(Beginning of Excerpted data)

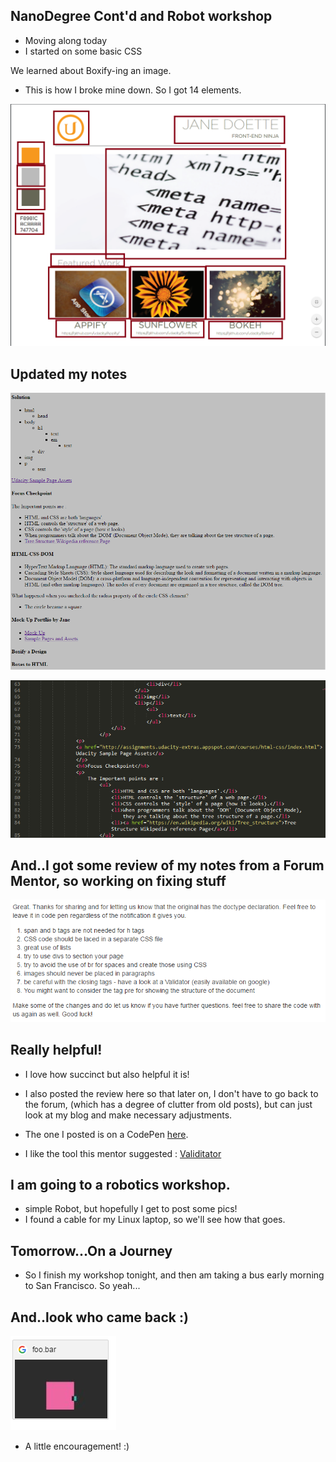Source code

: ## NanoDegree Cont'd and Robot workshop 

- Moving along today 
- I started on some basic CSS

We learned about Boxify-ing an image. 
- This is how I broke mine down.
  So I got 14 elements. 

![ud_008](/images/ud_008.png)

## Updated my notes 

![ud_010](/images/ud_010.png)

![ud_011](/images/ud_011.png)

## And..I got some review of my notes from a Forum Mentor, so working on fixing stuff

![ud_012](/images/ud_012.png)

## Really helpful! 

- I love how succinct but also helpful it is!

- I also posted the review here so that later on, I don't have to go back to the forum,
  (which has a degree of clutter from old posts),
  but can just look at my blog and make necessary adjustments.
  
- The one I posted is on a CodePen [here](https://codepen.io/kammitama5/pen/NgpMMN).

- I like the tool this mentor suggested : [Validitator](https://chrome.google.com/webstore/detail/html-validator/cgndfbhngibokieehnjhbjkkhbfmhojo/related?hl=en)

## I am going to a robotics workshop. 

- simple Robot, but hopefully I get to post some pics!
- I found a cable for my Linux laptop, so we'll see how
  that goes.
  
## Tomorrow...On a Journey

- So I finish my workshop tonight, and then am taking a bus
  early morning to San Francisco. So yeah...

## And..look who came back :)

![ud_009](/images/ud_009.png)

- A little encouragement! :)



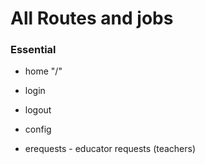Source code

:# All Routes and jobs

### Essential
- home "/"
- login
- logout
- config


- erequests - educator requests (teachers)
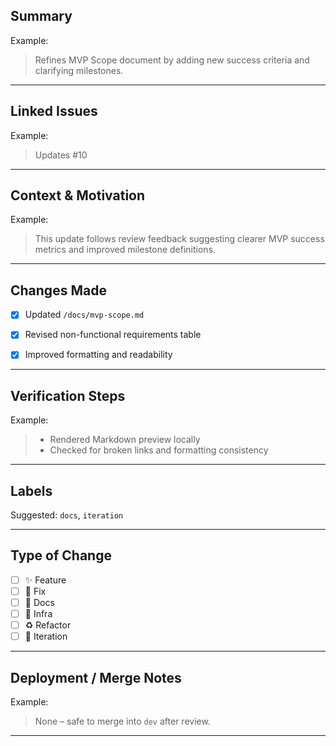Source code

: ## Summary

<!--
Provide a short, clear description of what this PR does and why.
For updates or iterations, describe what changed compared to the previous version.
-->

Example:
> Refines MVP Scope document by adding new success criteria and clarifying milestones.


---

## Linked Issues

<!--
Use these keywords to control issue behavior:
- Closes #10 → closes issue when merged
- Updates #10 → keeps it open but references it
- Related to #10 → links it without action
-->

Example:
> Updates #10


---

## Context & Motivation

<!--
Explain the reasoning or background for this change.
Why was this needed? What problem does it solve?
If this is an iteration, mention what feedback or insights prompted the update.
-->

Example:
> This update follows review feedback suggesting clearer MVP success metrics and improved milestone definitions.


---

## Changes Made

<!--
List key changes to code or documentation.
-->

- [x] Updated `/docs/mvp-scope.md`
- [x] Revised non-functional requirements table
- [x] Improved formatting and readability


---

## Verification Steps

<!--
Explain how you verified that everything works as expected.
Include local testing steps or screenshots if relevant.
-->

Example:
> - Rendered Markdown preview locally  
> - Checked for broken links and formatting consistency


---

## Labels

<!--
Add relevant labels: feature, fix, docs, infra, iteration, etc.
-->

Suggested: `docs`, `iteration`


---

## Type of Change

<!--
Mark only one (or more) by replacing [ ] with [x].
-->

- [ ] ✨ Feature  
- [ ] 🐛 Fix  
- [ ] 📄 Docs  
- [ ] 🔧 Infra  
- [ ] ♻️ Refactor  
- [ ] 🔄️ Iteration  

---

## Deployment / Merge Notes

<!--
Anything to be aware of before merging or after deployment?
For example, follow-up tasks, environment updates, or required rebase.
-->

Example:
> None – safe to merge into `dev` after review.

---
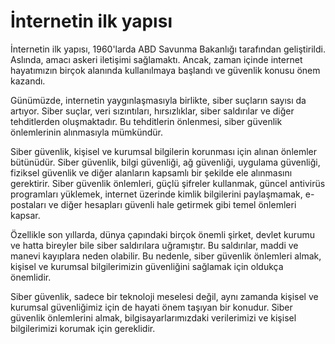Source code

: # İnternetin ilk yapısı

İnternetin ilk yapısı, 1960'larda ABD Savunma Bakanlığı tarafından geliştirildi. Aslında, amacı askeri iletişimi sağlamaktı. Ancak, zaman içinde internet hayatımızın birçok alanında kullanılmaya başlandı ve güvenlik konusu önem kazandı.

Günümüzde, internetin yaygınlaşmasıyla birlikte, siber suçların sayısı da artıyor. Siber suçlar, veri sızıntıları, hırsızlıklar, siber saldırılar ve diğer tehditlerden oluşmaktadır. Bu tehditlerin önlenmesi, siber güvenlik önlemlerinin alınmasıyla mümkündür.

Siber güvenlik, kişisel ve kurumsal bilgilerin korunması için alınan önlemler bütünüdür. Siber güvenlik, bilgi güvenliği, ağ güvenliği, uygulama güvenliği, fiziksel güvenlik ve diğer alanların kapsamlı bir şekilde ele alınmasını gerektirir. Siber güvenlik önlemleri, güçlü şifreler kullanmak, güncel antivirüs programları yüklemek, internet üzerinde kimlik bilgilerini paylaşmamak, e-postaları ve diğer hesapları güvenli hale getirmek gibi temel önlemleri kapsar.

Özellikle son yıllarda, dünya çapındaki birçok önemli şirket, devlet kurumu ve hatta bireyler bile siber saldırılara uğramıştır. Bu saldırılar, maddi ve manevi kayıplara neden olabilir. Bu nedenle, siber güvenlik önlemleri almak, kişisel ve kurumsal bilgilerimizin güvenliğini sağlamak için oldukça önemlidir.

Siber güvenlik, sadece bir teknoloji meselesi değil, aynı zamanda kişisel ve kurumsal güvenliğimiz için de hayati önem taşıyan bir konudur. Siber güvenlik önlemlerini almak, bilgisayarlarımızdaki verilerimizi ve kişisel bilgilerimizi korumak için gereklidir.
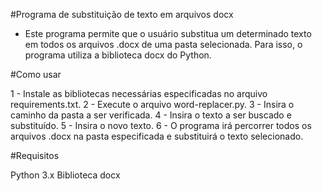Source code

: #Programa de substituição de texto em arquivos docx

 - Este programa permite que o usuário substitua um determinado texto em todos os arquivos .docx de uma pasta selecionada. Para isso, o programa utiliza a biblioteca docx do Python.

#Como usar

1 - Instale as bibliotecas necessárias especificadas no arquivo requirements.txt.
2 - Execute o arquivo word-replacer.py.
3 - Insira o caminho da pasta a ser verificada.
4 - Insira o texto a ser buscado e substituído.
5 - Insira o novo texto.
6 - O programa irá percorrer todos os arquivos .docx na pasta especificada e substituirá o texto selecionado.

#Requisitos

Python 3.x
Biblioteca docx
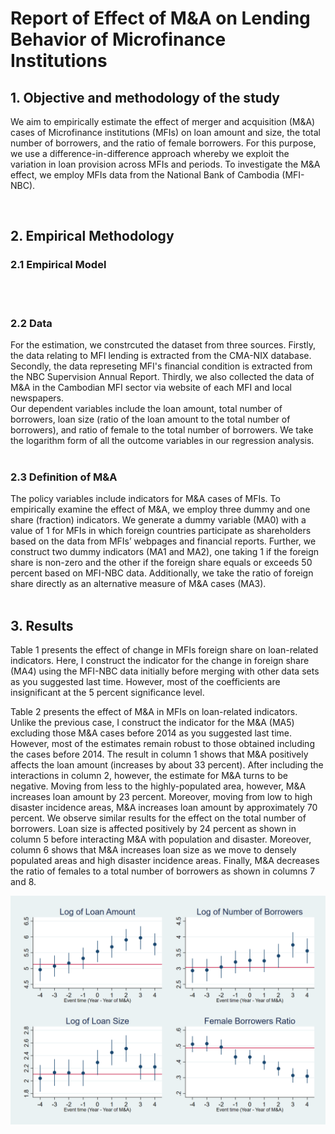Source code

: # Report of Effect of M&A on Lending Behavior of Microfinance Institutions

## 1. Objective and methodology of the study
We aim to empirically estimate the effect of merger and acquisition (M&A) cases of Microfinance institutions (MFIs) on loan amount and size, the total number of borrowers, and the ratio of female borrowers. For this purpose, we use a difference-in-difference approach whereby we exploit the variation in loan provision across MFIs and periods. To investigate the M&A effect, we employ MFIs data from the National Bank of Cambodia (MFI-NBC).  

<br>


## 2. Empirical Methodology 



### 2.1 Empirical Model


<br><br>

### 2.2 Data
For the estimation, we constrcuted the dataset from three sources. Firstly, the data relating to MFI lending is extracted from the CMA-NIX database. Secondly, the data represeting MFI's financial condition is extracted from the NBC Supervision Annual Report. Thirdly, we also collected the data of M&A in the Cambodian MFI sector via website of each MFI and local newspapers.
<br>
Our dependent variables include the loan amount, total number of borrowers, loan size (ratio of the loan amount to the total number of borrowers), and ratio of female to the total number of borrowers. We take the logarithm form of all the outcome variables in our regression analysis.
<br><br>

### 2.3 Definition of M&A
The policy variables include indicators for M&A cases of MFIs. To empirically examine the effect of M&A, we employ three dummy and one share (fraction) indicators. We generate a dummy variable (MA0) with a value of 1 for MFIs in which foreign countries participate as shareholders based on the data from MFIs’ webpages and financial reports. Further, we construct two dummy indicators (MA1 and MA2), one taking 1 if the foreign share is non-zero and the other if the foreign share equals or exceeds 50 percent based on MFI-NBC data. Additionally, we take the ratio of foreign share directly as an alternative measure of M&A cases (MA3).
<br><br>

## 3. Results 
Table 1 presents the effect of change in MFIs foreign share on loan-related indicators. Here, I construct the indicator for the change in foreign share (MA4) using the MFI-NBC data initially before merging with other data sets as you suggested last time. However, most of the coefficients are insignificant at the 5 percent significance level.

Table 2 presents the effect of M&A in MFIs on loan-related indicators. Unlike the previous case, I construct the indicator for the M&A (MA5) excluding those M&A cases before 2014 as you suggested last time. However, most of the estimates remain robust to those obtained including the cases before 2014. The result in column 1 shows that M&A positively affects the loan amount (increases by about 33 percent). After including the interactions in column 2, however, the estimate for M&A turns to be negative. Moving from less to the highly-populated area, however, M&A increases loan amount by 23 percent. Moreover, moving from low to high disaster incidence areas, M&A increases loan amount by approximately 70 percent. We observe similar results for the effect on the total number of borrowers. Loan size is affected positively by 24 percent as shown in column 5 before interacting M&A with population and disaster. Moreover, column 6 shows that M&A increases loan size as we move to densely populated areas and high disaster incidence areas. Finally, M&A decreases the ratio of females to a total number of borrowers as shown in columns 7 and 8.


![Alternate image text](Graph_Event_Study/EventStudy.png)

(End of Excerpted data)

▶ [Task to complete]:
From the line containing "## And..I got" down to the line containing "(which has a" in the material above, reproduce every line exactly, including the two end lines.

▶ [Answer below]:
## And..I got some review of my notes from a Forum Mentor, so working on fixing stuff

![ud_012](/images/ud_012.png)

## Really helpful! 

- I love how succinct but also helpful it is!

- I also posted the review here so that later on, I don't have to go back to the forum,
  (which has a degree of clutter from old posts),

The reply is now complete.